Michael nodded. He nearly went over and told the Lieutenant to get away from there, to go back to his nice snug office and warm stove, but he decided not to. He walked slowly over and caught up with Noah, who was trudging in the mud on the side of the road towards the Company line a mile and a half away.
Michael's platoon was planted just under the saddle of the ridge which looked down on the river. The ridge was thick with undergrowth bushes, saplings, that even now, with all the leaves off, gave good cover, so that you could move around quite freely. From the top of the ridge you could look down the soggy, brush-dotted slope and across the narrow field at the bottom, to the river, and the matching ridge on the other side, behind which lay the Germans. There was a hush over the wintry landscape. The river ran thick and black between icy banks. Here and there a tree trunk lay rotting in the water, which curved around it in oil-like eddies. There was a hush over the drab patches of snow and the silent, facing slopes. At night there were sometimes little spurts of vicious firing, but during the day it was too exposed for patrols, and a kind of sullen truce prevailed. The lines, as far as anybody knew, lay about twelve hundred yards apart, and were so marked back on the map in that distant, fabulous, safe place, Division.
Michael's platoon had been there two weeks, and apart from the occasional fire at night (and the last burst had been three nights ago) there was no real evidence that the enemy was there at all. For all Michael knew, the Germans might have packed up and gone home.
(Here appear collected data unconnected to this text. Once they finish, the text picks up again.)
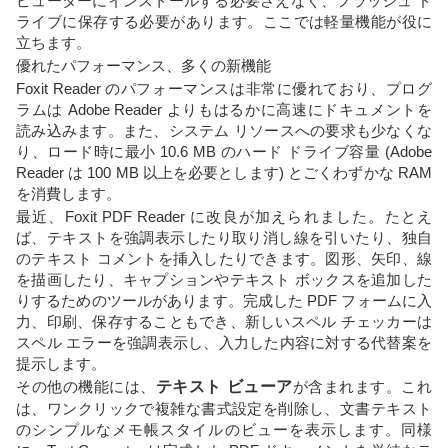
ピューターにインストールする必要さえなく、フラッシュ ド
ライブに保存する必要があります。ここでは軽量機能が役に
立ちます。
優れたパフォーマンス、多くの新機能
Foxit Reader のパフォーマンスは非常に優れており、プログ
ラムは Adob​​e Reader よりもはるかに高速にドキュメントを
読み込みます。また、システム リソースへの要求も少なくな
り、ロード時に最小 10.6 MB のハード ドライブ容量 (Adobe
Reader は 100 MB 以上を必要とします) とごくわずかな RAM
を消費します。
最近、Foxit PDF Reader に改良が加えられました。たとえ
ば、テキストを強調表示したり取り消し線を引いたり、独自
のテキスト コメントを挿入したりできます。図形、矢印、線
を描画したり、キャプションやテキスト ボックスを追加した
りするためのツールがあります。完成した PDF フォームに入
力、印刷、保存することもでき、新しいスペル チェッカーは
スペル エラーを強調表示し、入力した内容に対する代替案を
提示します。
その他の機能には、
テキスト ビューア
が含まれます。これ
は、ワンクリックで複雑な書式設定を削除し、文書テキスト
のシンプルなメモ帳スタイルのビューを表示します。同様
But Houlihan didn't think so. Houlihan had a nose for Germans. Some men could sniff out authentic masterpieces of the Dutch school of painting, some men could taste a wine and tell you that it came from an obscure vineyard outside Dijon, vintage 1937, but Houlihan's speciality was Germans. Houlihan had a narrow, intelligent, high-browed Irish scholar's face, the kind you thought of when you imagined Joyce's room-mates at Dublin University, and he kept looking out through the brush on top of the ridge, and saying, doubtfully and wearily, "There's a nest there, somewhere. They've set up a machine-gun, and they're just laying on it, waiting for us."